Automation that respects your blast radius

Takuto runs AI agents on real repositories, so isolation is the default — not an afterthought. Here is exactly what contains a run, and what it does not.

Isolation

Each agent runs in its own container

Work is isolated per workflow: a separate container, a separate git worktree, and a separate environment. Ticket descriptions and linked content are untrusted input embedded in prompts, so containerisation limits what a hijacked agent session can touch — it reduces the prompt-injection blast radius rather than trusting the agent to behave.

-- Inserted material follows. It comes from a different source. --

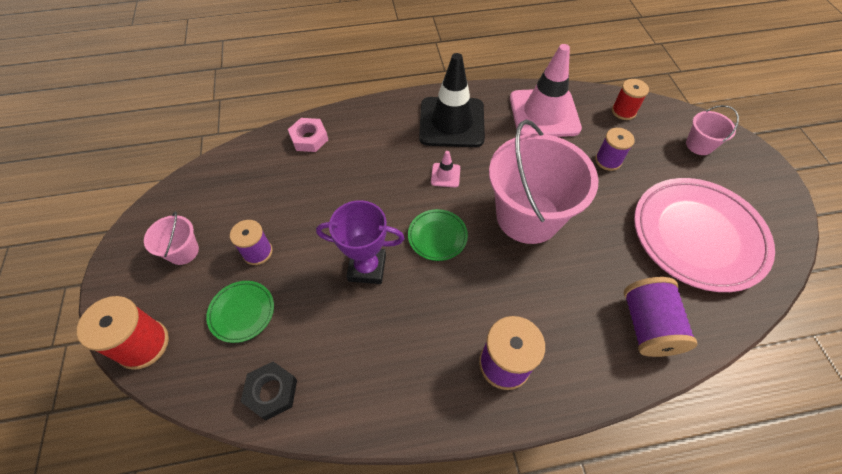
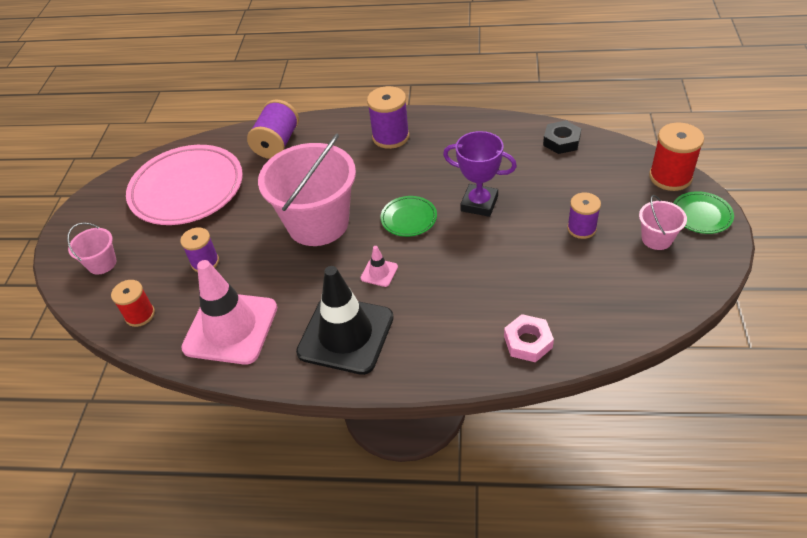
camera: 160 degrees left, 10 degrees down
(242, 312) = (590, 187): green plate -> green plate (701, 215)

Egress runs through an allowlist firewall

Outbound traffic is allowlisted by design: only a curated set of hosts is reachable; everything else is denied by default. The default list is wider than just your own tools — it also clears the package registries and developer-documentation sites a coding agent legitimately needs:

  • Your ticketing system — Jira / Atlassian (incl. developer.atlassian.com) or GitHub (incl. docs.github.com)
  • AI provider APIs — Claude, Codex (OpenAI) and Cursor are cleared out of the box for the providers you enable; OpenCode is self-hosted, so its base_url is cleared instead
  • Package registries — npm (plus your .npmrc), crates.io, docs.rs, nodejs.org
  • Common developer docs — rust-lang.org, MDN, Stack Overflow
  • AWS STS / SSO endpoints, for AWS-authenticated runs

The AI-provider hosts follow the providers you enable in available_providers — trim that list to narrow the firewall, or add your own hosts with extra_egress_hosts. Treat the firewall as one layer of defence-in-depth that shrinks the blast radius — not an absolute guarantee; it is still being hardened during beta.

Defence in depth, not a silver bullet

Isolation reduces risk; it does not eliminate it. Takuto expects a few defaults to be in place so a compromised run cannot do real damage:

Branch protection required

Agents push branches and open PRs — they never commit to main. Enforce branch protection at the Git host so it holds even if an agent misbehaves: require a human approving review before merge.

Scoped, least-privilege credentials

A hijacked agent can only reach what its credentials allow, so scope them tightly — for both your code and your tickets. Prefer a fine-grained GitHub PAT (or a GitHub App) limited to the target repository, and a dedicated Jira service account granted only Browse / Create / Assign on the target projects. Avoid broad OAuth logins and personal or admin tokens: they usually grant far more than a run needs, so a successful prompt injection could read or modify anything that credential can reach.

Untrusted-ticket framing

Ticket text is treated as user-supplied content that could try to override instructions. Branch protection and scoped tokens are the main defence against a malicious description.

Privacy by default

Takuto tracks nobody — on the product and on this website.

  • No usage analytics, no crash reporter, no phone-home, no telemetry.
  • Your code, ticket content, and prompts go only to the AI provider you configure — Takuto itself never collects them.
  • Containerisation means it runs on your machine or your own server: you own the deployment.